▶ **Fragment strony**

►

Miejscowość Poszawsze leży nad rzeką Szauszą, dawniej w powiecie szawelskim, obecnie na terytorium rejonu kielmowskiego na Żmudzi. Ze źródeł historycznych wiadomo, że w XVI-XVIII w. miasteczko było centrum oświatowym na Żmudzi.
Dwór w Poszawszu ma długą historię przed Witkiewiczami. Na początku XIX wieku Jan Wołkowski odsprzedał go Wiktorynowi i Justynie z Mikuckich Witkiewiczom herbu Nieczuja, właścicielom majątku Gordele w d. powiecie szawelskim. Z chwilą przeprowadzki Witkiewiczów do Poszawsza ta miejscowość stała się gniazdem rodzinnym potomków Wiktoryna i Justyny Witkiewiczów. Z tego rodu pochodzi wielu utalentowanych i znakomitych ludzi. W „Magazynie Polskim” pisaliśmy o Janie Prosperze Witkiewiczu (02/2022) oraz Ignacym i Stanisławie. Dzisiaj o kolejnych przedstawicielach tego rodu.
Stanisław Ignacy – Witkacy
Stanisław Ignacy Witkiewicz urodził się w Warszawie 24 lutego 1885 roku jako syn malarza, pisarza i architekta Stanisława Witkiewicza i Marii z Pietrzkiewiczów. Pierwsze lata życia spędził w Warszawie, mieszkając wraz z rodzicami w nieistniejącej dziś kamienicy przy ul. Hożej 11. W roku 1890, z powodu choroby ojca, rodzina przeniosła się do Zakopanego.
jak wspomniano – zajął się ojciec, który, uważając, że szkoła niszczy indywidualność młodego człowieka, organizował synowi domowe korepetycje, często prowadzone przez wybitnych artystów i profesorów uniwersyteckich. Ukształtował też w młodym Stanisławie Ignacym zainteresowanie sztuką i literaturą. Młody Witkiewicz pisał dramaty, prace filozoficzne, interesował się malarstwem, fotografią i naukami ścisłymi. W roku 1903 eksternistycznie zdał maturę we Lwowie. Wśród jego przyjaciół, poznanych w tym okresie, znajdowali się m.in.: Leon Chwistek – malarz, późniejszy matematyk, profesor Uniwersytetu Lwowskiego, Tadeusz Szymberski – młodopolski poeta, Bronisław Malinowski – przyszły antropolog oraz fotografik Tadeusz Langier.

◄

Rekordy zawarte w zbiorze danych
►

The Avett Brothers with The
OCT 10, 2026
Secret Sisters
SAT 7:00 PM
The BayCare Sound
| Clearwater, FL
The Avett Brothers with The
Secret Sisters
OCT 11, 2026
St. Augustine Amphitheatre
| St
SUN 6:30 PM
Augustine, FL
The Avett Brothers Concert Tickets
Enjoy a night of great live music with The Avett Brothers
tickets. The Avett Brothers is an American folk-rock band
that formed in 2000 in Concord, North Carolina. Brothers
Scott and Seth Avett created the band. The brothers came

◄

▶ **Wymagania ćwiczenia**
- 1) Przepisz dokładnie z fragmentu strony tekst między słowami „Miejscowość Poszawsze leży” a „przedstawicielach tego rodu.”, łącznie z nimi.
- 2) Według fragmentu strony, w którym roku i w jakim mieście Stanisław Ignacy Witkiewicz zdał eksternistycznie maturę?
Należy opierać się wyłącznie na fragmencie strony.

▶ **Oczekiwane odpowiedzi**
- 1)
Miejscowość Poszawsze leży nad rzeką Szauszą, dawniej w powiecie szawelskim, obecnie na terytorium rejonu kielmowskiego na Żmudzi. Ze źródeł historycznych wiadomo, że w XVI-XVIII w. miasteczko było centrum oświatowym na Żmudzi.
Dwór w Poszawszu ma długą historię przed Witkiewiczami. Na początku XIX wieku Jan Wołkowski odsprzedał go Wiktorynowi i Justynie z Mikuckich Witkiewiczom herbu Nieczuja, właścicielom majątku Gordele w d. powiecie szawelskim. Z chwilą przeprowadzki Witkiewiczów do Poszawsza ta miejscowość stała się gniazdem rodzinnym potomków Wiktoryna i Justyny Witkiewiczów. Z tego rodu pochodzi wielu utalentowanych i znakomitych ludzi. W „Magazynie Polskim” pisaliśmy o Janie Prosperze Witkiewiczu (02/2022) oraz Ignacym i Stanisławie. Dzisiaj o kolejnych przedstawicielach tego rodu.

- 2) W 1903 roku we Lwowie.